The weekly gathering of local musicians has done more than just allowed talented artists a place to play – Stewart said they’ve raised thousands of dollars for charity.
“We give three $3,000 scholarships away every year to students who are pursuing music as a minor or major. They don’t have to major in it, as long as they’re doing music,” he said, adding that so far as many as 16 scholarships have been awarded.
But students aren’t the only recipients of the generosity of the Occidental owners and guests.
“From the very first time that we started doing the jam,16 years ago, we passed around the little tip can, and we use it for buying Christmas gifts and dinners and so forth for needy families,” said Stewart. “That little can over the years has held probably a quarter million dollars or better.”
Virginian Restaurant And Occidental Row
The west side of Buffalo’s Main Street, just past the courthouse, is known locally as “Occidental Row.” It includes the Occidental, the Busy Bee Café and Lolly’s Sugar Shack, as well as the dining room associated with the hotel, The Virginian.
The Virginian is closed this month, though, as management of the restaurant transitions from the previous managers, Joe and Jan Johnson, to the Stewarts, who own the building.
Manning said the restaurant will reopen in February.
“It will reopen under David and Jackie’s ownership for Valentine’s Day weekend,” she said.
Is It Haunted?
The Occidental is old enough that it’s been the setting for a number of ghost stories.
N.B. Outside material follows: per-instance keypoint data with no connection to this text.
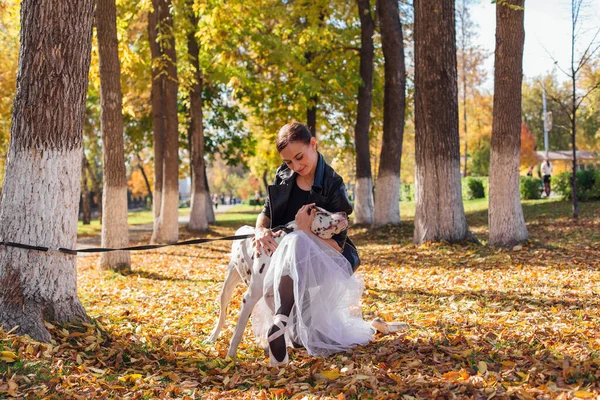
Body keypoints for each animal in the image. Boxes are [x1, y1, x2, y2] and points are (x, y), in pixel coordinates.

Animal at [205, 206, 346, 356]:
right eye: (321, 212)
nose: (345, 213)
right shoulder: (249, 298)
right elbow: (238, 331)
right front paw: (231, 357)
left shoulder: (275, 296)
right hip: (226, 290)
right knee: (222, 315)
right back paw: (212, 337)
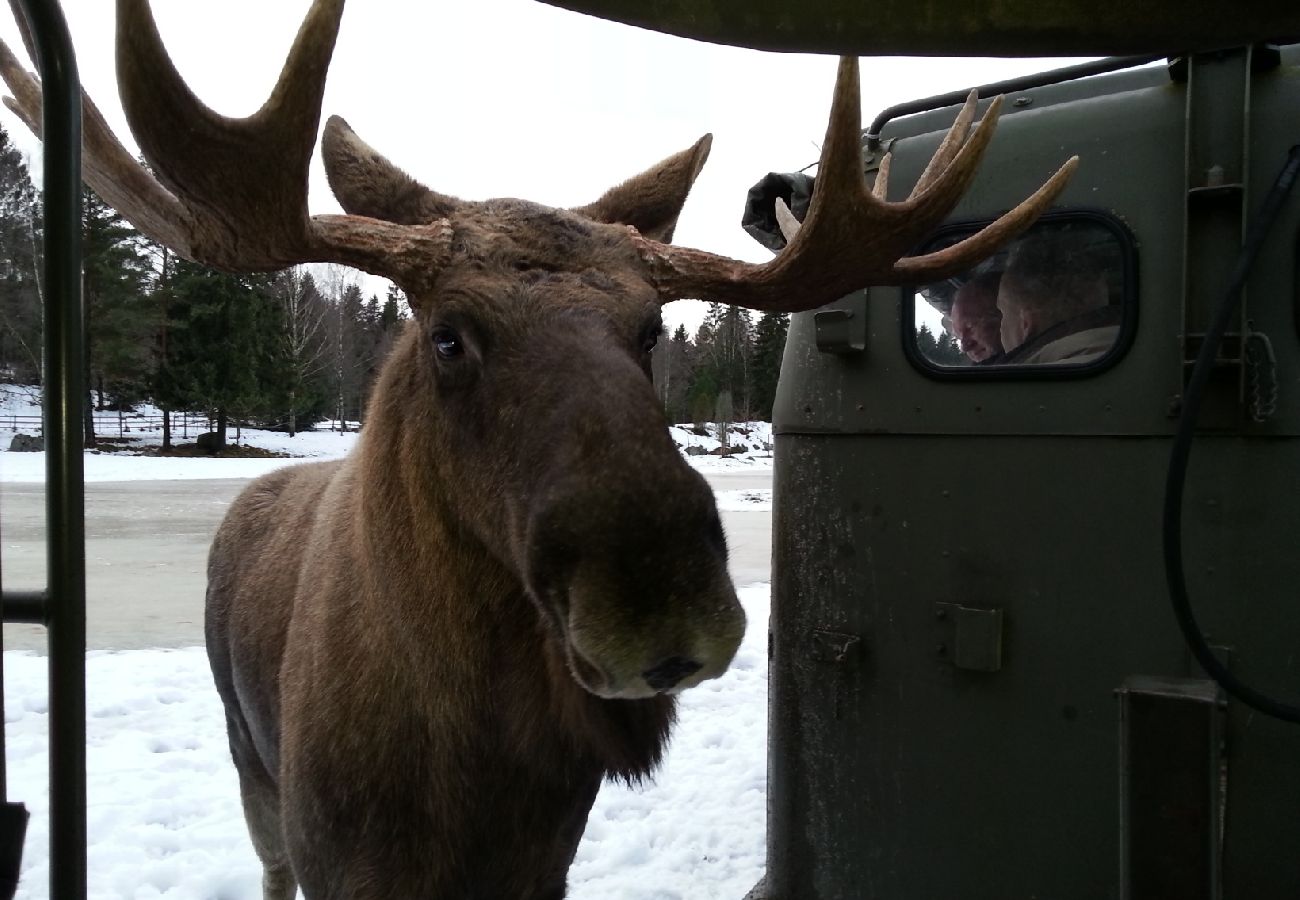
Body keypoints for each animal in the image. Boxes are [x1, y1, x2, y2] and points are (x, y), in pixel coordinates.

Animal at [0, 0, 1071, 894]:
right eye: (447, 336)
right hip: (248, 759)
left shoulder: (543, 859)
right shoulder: (339, 856)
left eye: (651, 330)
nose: (659, 600)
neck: (469, 776)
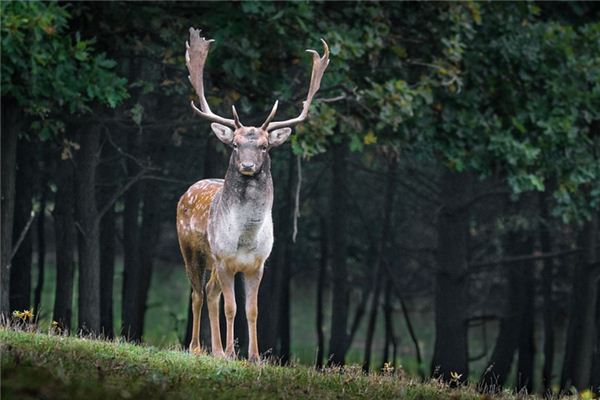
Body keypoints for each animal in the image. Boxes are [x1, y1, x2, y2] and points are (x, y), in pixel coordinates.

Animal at [176, 26, 330, 360]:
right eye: (235, 144)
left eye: (264, 146)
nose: (247, 166)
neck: (245, 238)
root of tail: (188, 191)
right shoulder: (224, 259)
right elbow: (231, 308)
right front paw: (231, 353)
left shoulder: (258, 264)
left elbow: (252, 310)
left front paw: (254, 357)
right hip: (191, 250)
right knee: (197, 293)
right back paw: (198, 348)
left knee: (210, 292)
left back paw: (215, 349)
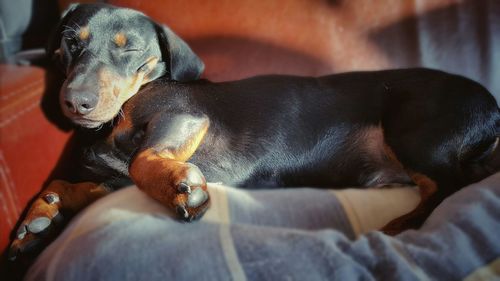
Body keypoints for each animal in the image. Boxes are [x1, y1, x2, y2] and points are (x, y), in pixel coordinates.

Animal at [7, 2, 500, 266]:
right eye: (70, 41)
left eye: (130, 50)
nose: (75, 102)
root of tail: (491, 106)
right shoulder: (112, 181)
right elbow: (65, 182)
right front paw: (38, 220)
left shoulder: (183, 118)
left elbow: (144, 159)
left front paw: (183, 188)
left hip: (415, 130)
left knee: (449, 186)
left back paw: (405, 223)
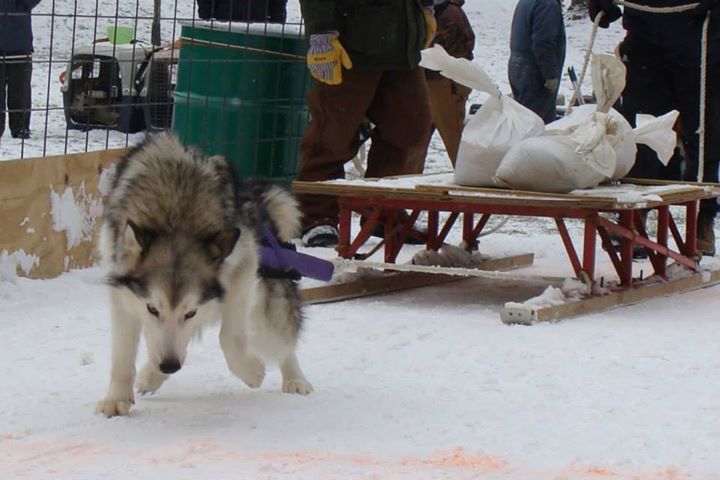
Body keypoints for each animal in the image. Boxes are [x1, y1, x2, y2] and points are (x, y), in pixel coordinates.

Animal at [95, 134, 312, 416]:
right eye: (152, 308)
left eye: (190, 312)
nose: (169, 366)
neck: (176, 212)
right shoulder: (122, 292)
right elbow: (123, 353)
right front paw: (117, 398)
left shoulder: (243, 266)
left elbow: (231, 337)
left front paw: (252, 372)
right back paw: (152, 374)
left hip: (265, 306)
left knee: (282, 340)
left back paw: (295, 379)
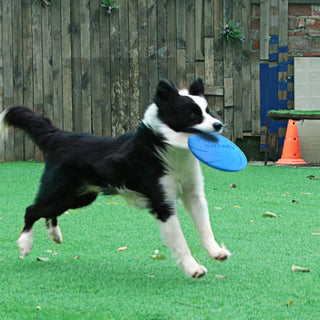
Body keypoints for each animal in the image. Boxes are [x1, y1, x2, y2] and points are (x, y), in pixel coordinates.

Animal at [0, 78, 230, 278]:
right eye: (192, 115)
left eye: (208, 111)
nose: (218, 125)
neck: (168, 148)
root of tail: (59, 136)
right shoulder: (162, 203)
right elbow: (181, 241)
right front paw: (194, 269)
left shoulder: (194, 194)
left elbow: (205, 226)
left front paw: (216, 251)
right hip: (61, 189)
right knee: (32, 209)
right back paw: (25, 243)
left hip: (79, 196)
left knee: (49, 211)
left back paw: (54, 234)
The most famous, Manning said, is that of a young girl who came to Buffalo as a child in the early 1900s.
A woman named Mariah “was coming to Buffalo with her husband and her young daughter, Emily,” said Manning. “But because of the arduous state of travel at that time, her husband actually died on the journey here.”
So Mariah, being a woman in the West without property ownership rights, had to find a way to support herself and her daughter.
“She ended up coming here and working as a soiled dove in our bordello,” said Manning. “They were making about $3 a day back then.”
But tragedy struck Mariah a second time when Emily caught cholera and died July 7, 1912, at the age of 6.
“Some people claim that they see a gentle, kind presence wandering the halls of the hotel, who is Emily, the 6-year-old,” said Manning. “And they often say that they see her being followed by a yellow tabby cat, which is said to have been the cat that the women who worked at the bordello – and the daughter Emily – took care of.”
The Longmire Connection
For fans of Craig Johnson’s popular “Longmire” books and Netflix series, the Busy Bee is a must-stop on its own, Manning said, adding that the Occidental plays its part in honoring Johnson County’s most famous author.
“During Longmire Days (Johnson) does a lot of events at our hotel, and we host some of the stars (of the television show) who come,” said Manning. “And of course we have his books and some other merchandise available for sale.”
Staying At the Occidental
Summer is peak season at the Occidental, as the historic hotel is a tourist attraction of its own. But during winter there are deals to be had.
Above all, Stewart said, the Occidental is still a place where the community gathers.
“It’s a family-oriented place where people can come together and hear music and be able to enjoy it with their families,” he said.
And perhaps, Manning added, catch a glimpse of the past.
“If you want to see if we have ghosts, the best thing to do is to come stay and see for yourself,” she said.